Recommended per-record upload shape:

{
  "source_url": "https://viendinhduong.vn/api/fe/foodNatunal/getPageFoodData?page=1&pageSize=15&energy=0",
  "page_index": 1,
  "fetched_at": "2026-03-15T10:00:00Z",
  "content_type": "application/json",
  "raw": {
    "_id": "6877a6b660d6c84e9bd5cca4",
    "code": "10001",
    "name_vi": "Sữa bò tươi",
    "name_en": "Milk cow, fresh (Fluid)",
    "category": "Sữa và sản phẩm chế biến",
    "categoryEn": "Milk and processed products",
    "nutrition": [],
    "energy": 74
  }
}

Upload Helper

Use uv run {baseDir}/scripts/upload_page_to_r2.py.

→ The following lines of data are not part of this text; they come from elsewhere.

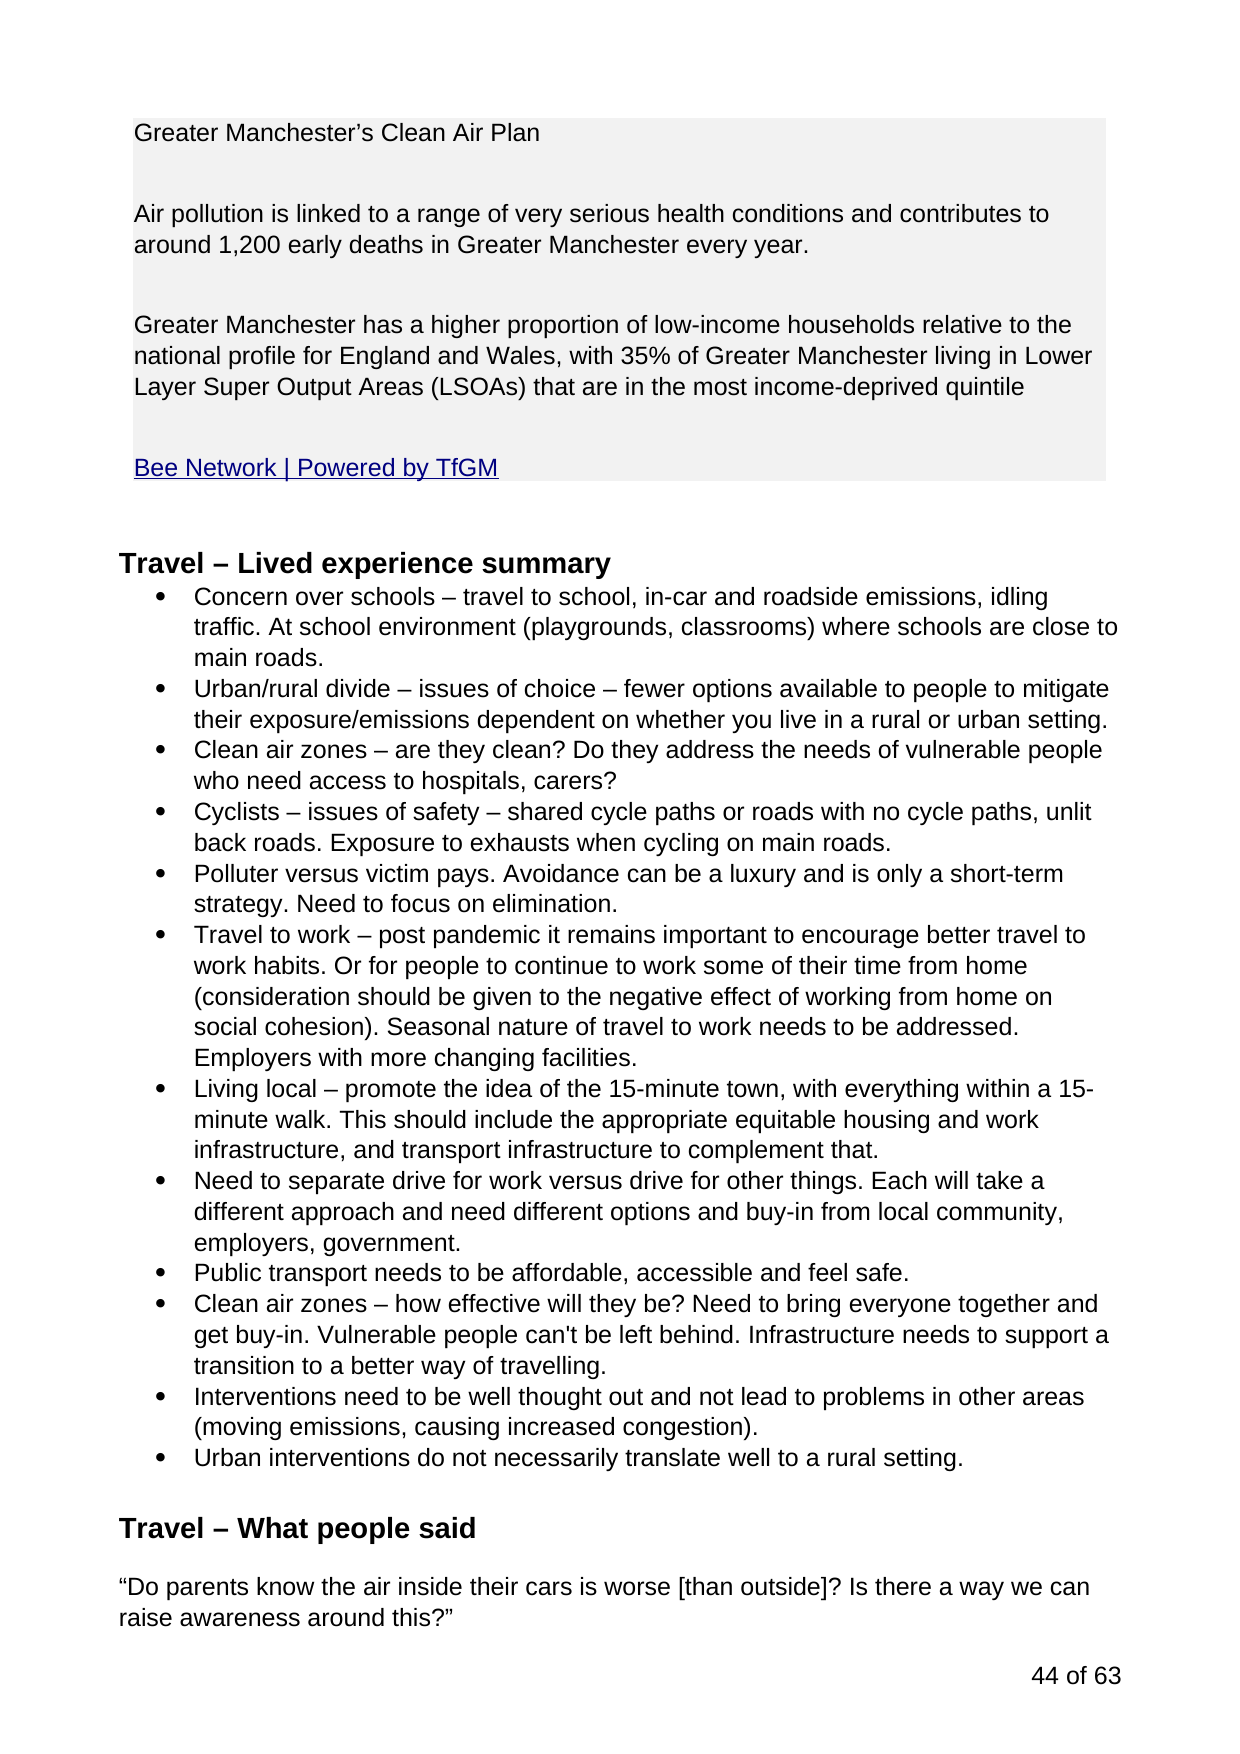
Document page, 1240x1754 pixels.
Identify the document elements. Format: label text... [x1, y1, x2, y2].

text Greater Manchester’s Clean Air Plan [133, 118, 1106, 147]
list Urban/rural divide – issues of choice – fewer options available to people to mitigate their exposure/emissions dependent on whether you live in a rural or urban setting. [156, 674, 1121, 733]
list Clean air zones – are they clean? Do they address the needs of vulnerable people who need access to hospitals, carers? [156, 735, 1121, 795]
list Travel to work – post pandemic it remains important to encourage better travel to work habits. Or for people to continue to work some of their time from home (consideration should be given to the negative effect of working from home on social cohesion). Seasonal nature of travel to work needs to be addressed. Employers with more changing facilities. [156, 920, 1121, 1072]
list Clean air zones – how effective will they be? Need to bring everyone together and get buy-in. Vulnerable people can't be left behind. Infrastructure needs to support a transition to a better way of travelling. [156, 1289, 1121, 1379]
subtitle Travel – Lived experience summary [118, 546, 1121, 579]
text Greater Manchester has a higher proportion of low-income households relative to the national profile for England and Wales, with 35% of Greater Manchester living in Lower Layer Super Output Areas (LSOAs) that are in the most income-deprived quintile [133, 310, 1106, 401]
list Cyclists – issues of safety – shared cycle paths or roads with no cycle paths, unlit back roads. Exposure to exhausts when cycling on main roads. [156, 797, 1121, 857]
text Bee Network | Powered by TfGM [133, 452, 1106, 481]
list Living local – promote the idea of the 15-minute town, with everything within a 15-minute walk. This should include the appropriate equitable housing and work infrastructure, and transport infrastructure to complement that. [156, 1074, 1121, 1164]
list Polluter versus victim pays. Avoidance can be a luxury and is only a short-term strategy. Need to focus on elimination. [156, 858, 1121, 918]
text Air pollution is linked to a range of very serious health conditions and contributes to around 1,200 early deaths in Greater Manchester every year. [133, 199, 1106, 258]
subtitle Travel – What people said [118, 1511, 1121, 1545]
list Concern over schools – travel to school, in-car and roadside emissions, idling traffic. At school environment (playgrounds, classrooms) where schools are close to main roads. [156, 582, 1121, 672]
list Need to separate drive for work versus drive for other things. Each will take a different approach and need different options and buy-in from local community, employers, government. [156, 1166, 1121, 1256]
list Urban interventions do not necessarily translate well to a rural setting. [156, 1443, 1121, 1472]
list Interventions need to be well thought out and not lead to problems in other areas (moving emissions, causing increased congestion). [156, 1382, 1121, 1441]
text “Do parents know the air inside their cars is worse [than outside]? Is there a way we can raise awareness around this?” [118, 1572, 1121, 1632]
list Public transport needs to be affordable, accessible and feel safe. [156, 1258, 1121, 1287]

The helper supports two modes:

explicit key mode with --key
generated key mode from R2_PREFIX, SOURCE_NAME, RUN_ID, --page-index, and optional --food-id

Generated keys follow this layout:

record payload success: raw/<source>/<run_id>/page-0001/food-6877a6b660d6c84e9bd5cca4.json
debug or failure artifact: raw/<source>/<run_id>/failures/page-0001.json

For this skill, per-record upload is the default and expected mode.

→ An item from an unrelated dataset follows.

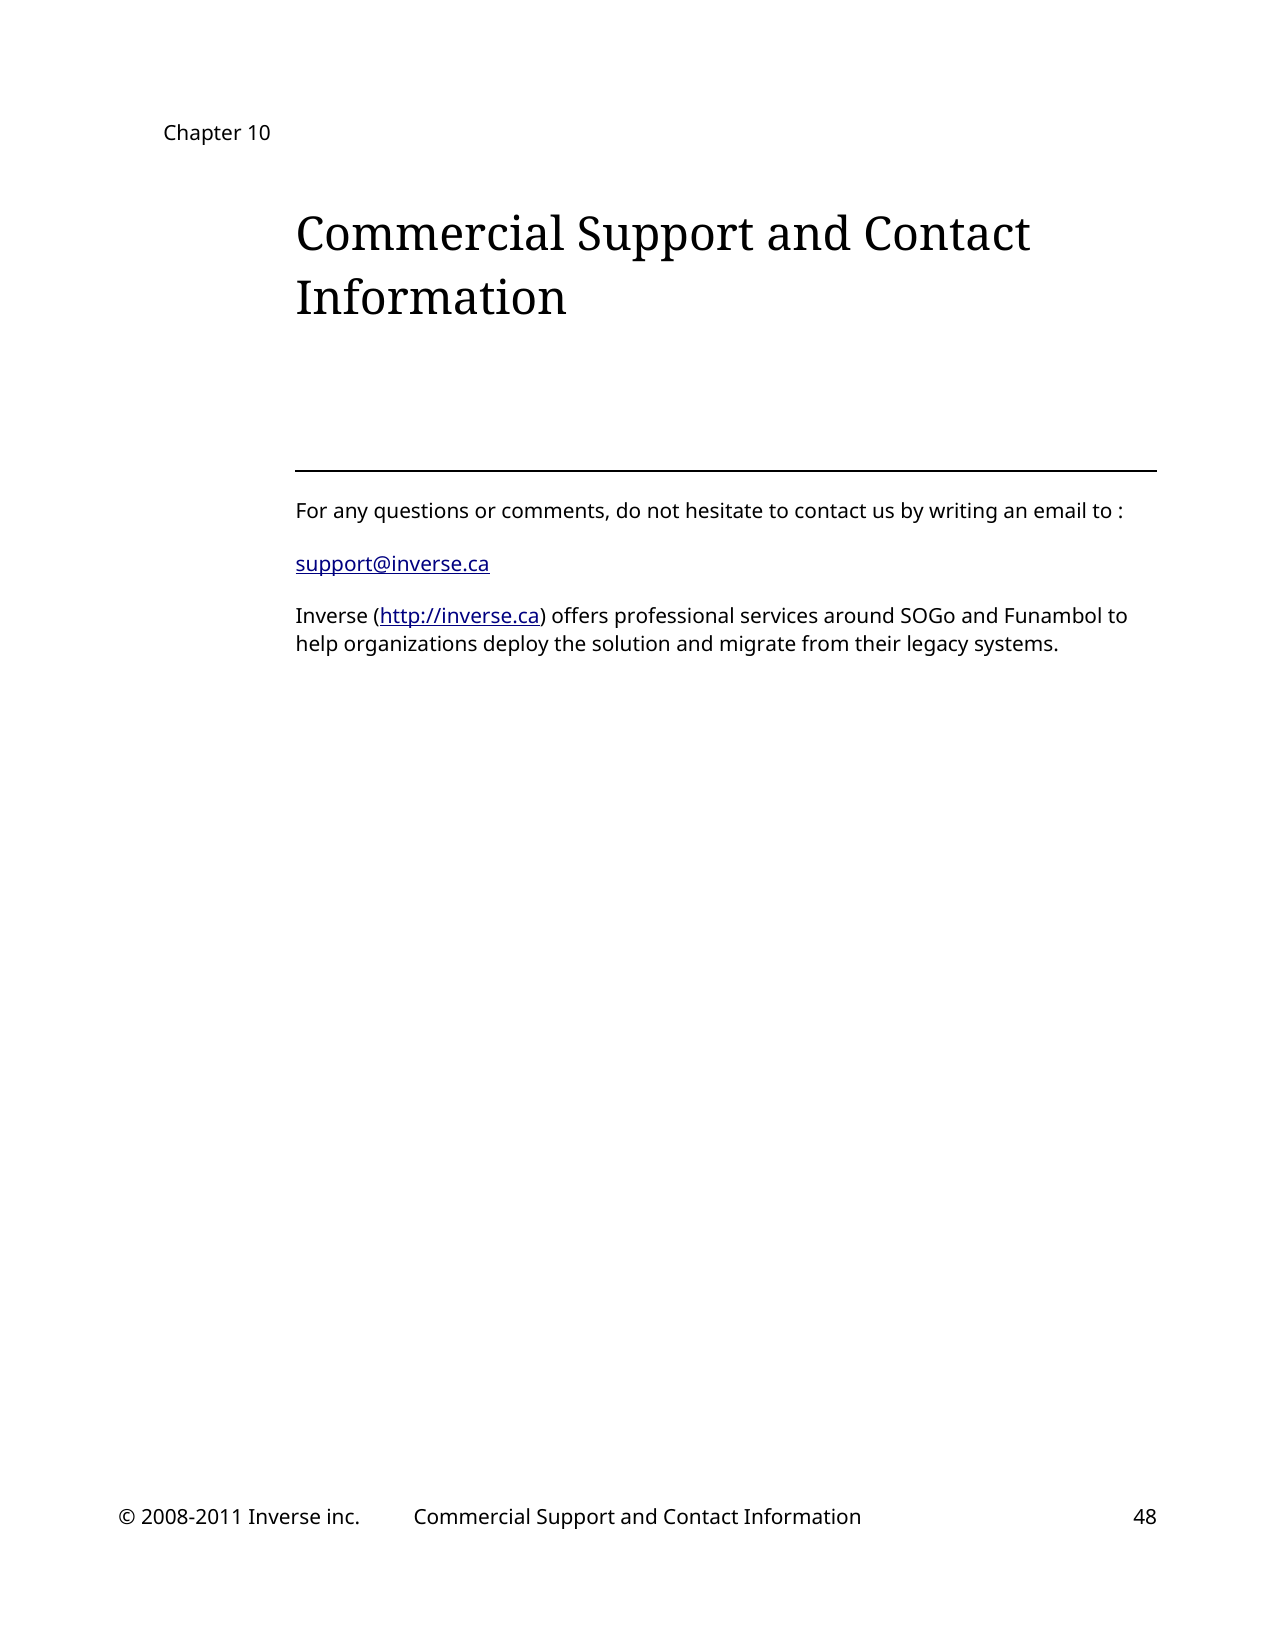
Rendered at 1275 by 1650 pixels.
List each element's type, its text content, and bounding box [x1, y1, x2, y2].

prefer --extract-foods when the input is a full canonical page JSON payload from either supported source
pass a stable --food-id only when uploading a single already-split record object
prefer --skip-existing when reruns are possible
do not upload a whole canonical page as one object unless you are intentionally storing a debug or failure artifact

Examples:

uv run {baseDir}/scripts/upload_page_to_r2.py \
  --input tmp/page-0001.json \
  --page-index 1 \
  --extract-foods \
  --skip-existing

uv run {baseDir}/scripts/upload_page_to_r2.py \
  --input tmp/food-10001.json \
  --page-index 1 \
  --food-id 6877a6b660d6c84e9bd5cca4 \
  --skip-existing

cat tmp/food-10001.json | uv run {baseDir}/scripts/upload_page_to_r2.py \
  --page-index 1 \
  --food-id 10001 \
  --skip-existing \
  --content-type application/json

uv run {baseDir}/scripts/upload_page_to_r2.py \
  --input tmp/food-10001.json \
  --key raw/viendinhduong/2026-03-15T10-00-00Z/page-0001/food-10001.json

Only for debug or failure capture:

uv run {baseDir}/scripts/upload_page_to_r2.py \
  --input tmp/page-0001.json \
  --page-index 1 \
  --failed

Source Notes

For this provider target, use {baseDir}/references/source-notes.md.